Pot and kettle: Jacob Zuma blasted ‘corrupt and treasonous’ Ramaphosa

In one of history’s most spectacular cases of the pot calling the kettle black, Zuma blasted Ramaphosa over the weekend, calling him corrupt and treasonous.


You have to admire the chutzpah of our former (not current, please note, Duduzile) president, Jacob Zuma, in his criticism of President Ramaphosa.

He has been in court eleventy thousand times, at death’s door, making a Schabir Shaik-like miraculous recovery… and now he wants to be The Candidate.

Zuma and Ramaphosa

Pot and kettle

In perhaps one of history’s most spectacular cases of the pot calling the kettle black, Zuma blasted President Cyril Ramaphosa over the weekend, calling him corrupt and treasonous.

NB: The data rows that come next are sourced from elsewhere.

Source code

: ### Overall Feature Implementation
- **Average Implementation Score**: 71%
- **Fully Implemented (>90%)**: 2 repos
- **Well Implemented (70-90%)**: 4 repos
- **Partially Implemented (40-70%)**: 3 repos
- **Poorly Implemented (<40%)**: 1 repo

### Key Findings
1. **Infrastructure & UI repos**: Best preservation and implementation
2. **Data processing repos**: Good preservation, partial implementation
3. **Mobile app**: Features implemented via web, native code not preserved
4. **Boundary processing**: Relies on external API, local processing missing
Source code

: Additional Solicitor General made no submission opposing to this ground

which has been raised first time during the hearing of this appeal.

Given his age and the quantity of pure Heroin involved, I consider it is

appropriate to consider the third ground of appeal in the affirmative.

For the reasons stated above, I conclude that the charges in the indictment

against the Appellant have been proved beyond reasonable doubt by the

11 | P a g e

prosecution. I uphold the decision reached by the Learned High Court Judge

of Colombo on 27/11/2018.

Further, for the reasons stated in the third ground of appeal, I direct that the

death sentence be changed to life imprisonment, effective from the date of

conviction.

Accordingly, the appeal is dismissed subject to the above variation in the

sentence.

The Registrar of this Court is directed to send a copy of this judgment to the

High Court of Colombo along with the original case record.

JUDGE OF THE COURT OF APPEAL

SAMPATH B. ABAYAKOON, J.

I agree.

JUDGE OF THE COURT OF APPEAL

This from the many at the centre of a web of looting and state capture, which cost South Africa, at a conservative guess, R1.5 trillion.

ALSO SEE: ANC KZN comes to Ramaphosa’s defence after scathing comments from ex-presidents

And, lest we forget, the man who tossed away our sovereignty by allowing a foreign family (the Guptas) to make use of a military facility at Waterkloof airbase for flying in wedding guests.

Zuma’s press conference

That Zuma and his foundation managed to hold their press conference on Saturday was a feat in itself – given the shambles of the previous day when it never happened.

But also because the national electricity grid, thoroughly ruined by his partners in crime, was actually working in Sandton at the time.

Sadly, the fact is that Zuma’s words will fall on far more receptive ears than they would have in early 2018, when he was on the way out and Ramaphosa’s “New Dawn” was glowingly inviting.

Corruption not limited to Zuma

Ramaphosa’s words on corruption are increasingly ringing hollow, as it has become blatantly clear that corruption and theft is not solely limited to the Zuma faction of the ANC.

The theft of money from his Phala Phala farm is hanging over his head.

Even his erstwhile allies, former presidents Thabo Mbeki and Kgalema Motlanthe, voice their concerns about this.

Much of this may just be the expected war of words leading up to the ANC’s end-of-year conference, but Ramaphosa is not doing anything to help his case by being weak and evasive.